### ACTION ITEM:
What follows is a set of entries. Repeat them exactly, but not their pictures.

### EXCERPTED RECORDS:
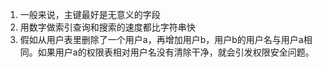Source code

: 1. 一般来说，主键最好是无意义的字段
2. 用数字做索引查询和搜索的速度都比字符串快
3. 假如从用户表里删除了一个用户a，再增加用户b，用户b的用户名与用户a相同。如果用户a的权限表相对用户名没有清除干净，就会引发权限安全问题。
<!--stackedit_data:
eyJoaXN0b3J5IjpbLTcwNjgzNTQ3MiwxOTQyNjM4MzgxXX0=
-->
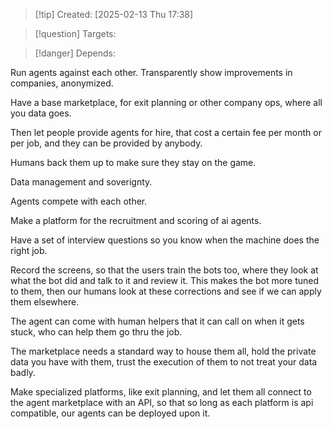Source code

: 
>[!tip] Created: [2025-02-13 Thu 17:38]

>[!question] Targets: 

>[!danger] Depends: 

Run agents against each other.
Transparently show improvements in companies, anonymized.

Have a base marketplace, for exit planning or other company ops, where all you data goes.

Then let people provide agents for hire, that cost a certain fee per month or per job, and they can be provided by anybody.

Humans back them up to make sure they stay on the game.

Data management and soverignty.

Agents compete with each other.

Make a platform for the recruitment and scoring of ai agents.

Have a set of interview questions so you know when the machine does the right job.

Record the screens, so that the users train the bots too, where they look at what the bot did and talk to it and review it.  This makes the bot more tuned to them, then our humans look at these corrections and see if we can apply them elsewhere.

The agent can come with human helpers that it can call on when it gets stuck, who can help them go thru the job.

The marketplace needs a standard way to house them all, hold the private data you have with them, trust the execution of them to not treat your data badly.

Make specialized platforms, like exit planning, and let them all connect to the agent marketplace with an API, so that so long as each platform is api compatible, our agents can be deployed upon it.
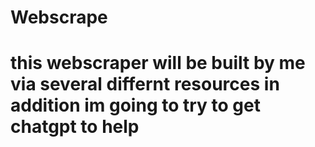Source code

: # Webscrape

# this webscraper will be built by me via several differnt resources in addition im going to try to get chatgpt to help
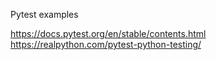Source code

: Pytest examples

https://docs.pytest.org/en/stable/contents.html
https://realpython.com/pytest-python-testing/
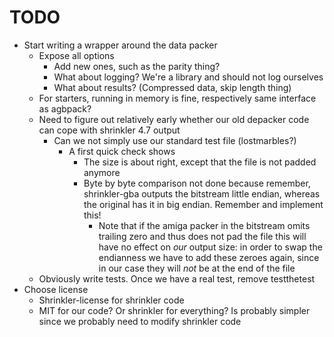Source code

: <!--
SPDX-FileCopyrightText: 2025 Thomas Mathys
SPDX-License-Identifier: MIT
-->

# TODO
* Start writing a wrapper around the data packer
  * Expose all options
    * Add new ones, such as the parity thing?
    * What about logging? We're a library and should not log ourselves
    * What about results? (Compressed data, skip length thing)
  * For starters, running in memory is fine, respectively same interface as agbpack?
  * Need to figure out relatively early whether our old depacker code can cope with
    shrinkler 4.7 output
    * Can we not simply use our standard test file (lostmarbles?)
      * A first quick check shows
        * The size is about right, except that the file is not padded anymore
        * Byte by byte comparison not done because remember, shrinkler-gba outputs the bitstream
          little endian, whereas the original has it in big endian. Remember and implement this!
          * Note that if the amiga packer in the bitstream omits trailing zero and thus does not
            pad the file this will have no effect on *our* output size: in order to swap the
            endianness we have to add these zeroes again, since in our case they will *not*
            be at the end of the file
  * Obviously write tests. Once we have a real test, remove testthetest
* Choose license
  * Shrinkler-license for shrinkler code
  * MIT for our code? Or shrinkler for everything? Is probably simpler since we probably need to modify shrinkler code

### RESULT:
Source code

: 1. 一般来说，主键最好是无意义的字段
2. 用数字做索引查询和搜索的速度都比字符串快
3. 假如从用户表里删除了一个用户a，再增加用户b，用户b的用户名与用户a相同。如果用户a的权限表相对用户名没有清除干净，就会引发权限安全问题。
<!--stackedit_data:
eyJoaXN0b3J5IjpbLTcwNjgzNTQ3MiwxOTQyNjM4MzgxXX0=
-->
Source code

: 
>[!tip] Created: [2025-02-13 Thu 17:38]

>[!question] Targets: 

>[!danger] Depends: 

Run agents against each other.
Transparently show improvements in companies, anonymized.

Have a base marketplace, for exit planning or other company ops, where all you data goes.

Then let people provide agents for hire, that cost a certain fee per month or per job, and they can be provided by anybody.

Humans back them up to make sure they stay on the game.

Data management and soverignty.

Agents compete with each other.

Make a platform for the recruitment and scoring of ai agents.

Have a set of interview questions so you know when the machine does the right job.

Record the screens, so that the users train the bots too, where they look at what the bot did and talk to it and review it.  This makes the bot more tuned to them, then our humans look at these corrections and see if we can apply them elsewhere.

The agent can come with human helpers that it can call on when it gets stuck, who can help them go thru the job.

The marketplace needs a standard way to house them all, hold the private data you have with them, trust the execution of them to not treat your data badly.

Make specialized platforms, like exit planning, and let them all connect to the agent marketplace with an API, so that so long as each platform is api compatible, our agents can be deployed upon it.
Source code

: # Webscrape

# this webscraper will be built by me via several differnt resources in addition im going to try to get chatgpt to help
Source code

: Pytest examples

https://docs.pytest.org/en/stable/contents.html
https://realpython.com/pytest-python-testing/
Source code

: <!--
SPDX-FileCopyrightText: 2025 Thomas Mathys
SPDX-License-Identifier: MIT
-->

# TODO
* Start writing a wrapper around the data packer
  * Expose all options
    * Add new ones, such as the parity thing?
    * What about logging? We're a library and should not log ourselves
    * What about results? (Compressed data, skip length thing)
  * For starters, running in memory is fine, respectively same interface as agbpack?
  * Need to figure out relatively early whether our old depacker code can cope with
    shrinkler 4.7 output
    * Can we not simply use our standard test file (lostmarbles?)
      * A first quick check shows
        * The size is about right, except that the file is not padded anymore
        * Byte by byte comparison not done because remember, shrinkler-gba outputs the bitstream
          little endian, whereas the original has it in big endian. Remember and implement this!
          * Note that if the amiga packer in the bitstream omits trailing zero and thus does not
            pad the file this will have no effect on *our* output size: in order to swap the
            endianness we have to add these zeroes again, since in our case they will *not*
            be at the end of the file
  * Obviously write tests. Once we have a real test, remove testthetest
* Choose license
  * Shrinkler-license for shrinkler code
  * MIT for our code? Or shrinkler for everything? Is probably simpler since we probably need to modify shrinkler code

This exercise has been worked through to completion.